The Narendra Modi government's bid to generate funds to promote clean energy by introducing a Green Cess on every unit of conventional electricity generated in the state has not gone well with major industrial players of the state, who have now challenged the constitutional validity of the government's move in the Gujarat High Court.
Acting on the individual petitions by the companies the High Court has restrained the state government from initiating any proceedings or recover any amounts by way of cess on generation of electricity from the petitioners till June 15, when the next hearing in the matters was scheduled.
Some of the companies who have approached the High Court against Gujarat government's Green Cess include, Essar Power, Nirma Ltd, Reliance Industries, Tata Chemicals Ltd, Arvind Ltd, Phillips Carbon Black Ltd and United Phosphorpus Ltd.
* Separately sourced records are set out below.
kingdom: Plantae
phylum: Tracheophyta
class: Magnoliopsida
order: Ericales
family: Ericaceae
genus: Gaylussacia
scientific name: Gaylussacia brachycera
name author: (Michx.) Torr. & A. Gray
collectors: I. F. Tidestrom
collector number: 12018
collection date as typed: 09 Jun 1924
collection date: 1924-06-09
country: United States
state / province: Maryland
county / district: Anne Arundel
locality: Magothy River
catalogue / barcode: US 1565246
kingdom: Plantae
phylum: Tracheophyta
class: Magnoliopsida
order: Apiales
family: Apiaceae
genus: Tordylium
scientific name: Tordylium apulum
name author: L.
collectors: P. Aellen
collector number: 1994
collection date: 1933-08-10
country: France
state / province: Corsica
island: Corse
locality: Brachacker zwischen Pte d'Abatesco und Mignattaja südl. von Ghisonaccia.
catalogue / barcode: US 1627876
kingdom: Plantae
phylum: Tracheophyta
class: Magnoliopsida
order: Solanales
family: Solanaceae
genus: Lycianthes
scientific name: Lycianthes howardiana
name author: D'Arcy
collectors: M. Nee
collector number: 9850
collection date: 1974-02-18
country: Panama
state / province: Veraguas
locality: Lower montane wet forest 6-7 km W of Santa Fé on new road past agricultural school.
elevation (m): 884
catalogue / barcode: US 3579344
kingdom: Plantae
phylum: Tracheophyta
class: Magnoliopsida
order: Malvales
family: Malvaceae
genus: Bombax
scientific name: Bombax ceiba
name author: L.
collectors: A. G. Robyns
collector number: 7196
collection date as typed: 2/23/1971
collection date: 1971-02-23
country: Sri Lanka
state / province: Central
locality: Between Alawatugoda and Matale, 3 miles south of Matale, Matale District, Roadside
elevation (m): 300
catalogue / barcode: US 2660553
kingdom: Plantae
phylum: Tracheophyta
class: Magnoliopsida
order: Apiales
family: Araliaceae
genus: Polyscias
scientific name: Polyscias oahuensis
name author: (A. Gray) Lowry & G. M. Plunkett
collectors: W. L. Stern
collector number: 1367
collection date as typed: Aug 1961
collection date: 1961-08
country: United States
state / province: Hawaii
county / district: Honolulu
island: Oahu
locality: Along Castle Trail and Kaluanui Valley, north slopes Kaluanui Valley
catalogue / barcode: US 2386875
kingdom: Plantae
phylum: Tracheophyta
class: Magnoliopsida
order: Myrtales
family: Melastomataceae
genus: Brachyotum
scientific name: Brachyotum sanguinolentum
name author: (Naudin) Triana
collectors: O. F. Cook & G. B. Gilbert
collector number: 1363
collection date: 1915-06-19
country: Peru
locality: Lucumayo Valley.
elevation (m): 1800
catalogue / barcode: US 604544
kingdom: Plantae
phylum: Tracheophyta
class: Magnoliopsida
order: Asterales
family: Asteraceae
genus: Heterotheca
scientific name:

These companies have filed petitions in the High Court in last month and this month, challenging the provisions of the Gujarat Green Cess Act, 2011 and the Gujarat Green Cess Rules, 2011 which became operational from April 1, 2011.
Under the Gujarat Green Cess Act, 2011, Green Cess not exceeding twenty paise per unit was levyed on generation of electricity other than renewable energy for creation of a, fund (Green Envergy Fund) for protecting environment and promoting the generation of electricity through renewable sources in the Stale of Gujarat. This would also include captive electricity generated by captive power plants of companies. Hearing these separate petitions, the bench of acting Chief Justice Bhaskar Bhattacharya and Justice J B Pardiwala were convinced that the petitioners had made out a strong prima-facie case against the constitutional validity of the Green Cess levyed by the state government.
They have issued notices to the state government on the various petitions and have asked it to file reply to the contentions raised by the petitioners with regard to the constitutional validity of the Gujarat Green Cess Act, 2011 and the Gujarat Green Cess Rules, 2011.
The companies have relied upon 2004 judgement in the case of M P Cement Manufacturers' Association vs State of Madhya Pradesh, wherein it was held that a State was not competent to levy cess as the Parliament had exclusive legislative competence in this respect by virtue of Entry 84 in List I of Schedule 7 of the Constitution of India. It was also held by the court that electricity was "goods" and that the State would have competence to levy tax on the sale and consumption of electricity but could not levy cess on the production of electricity.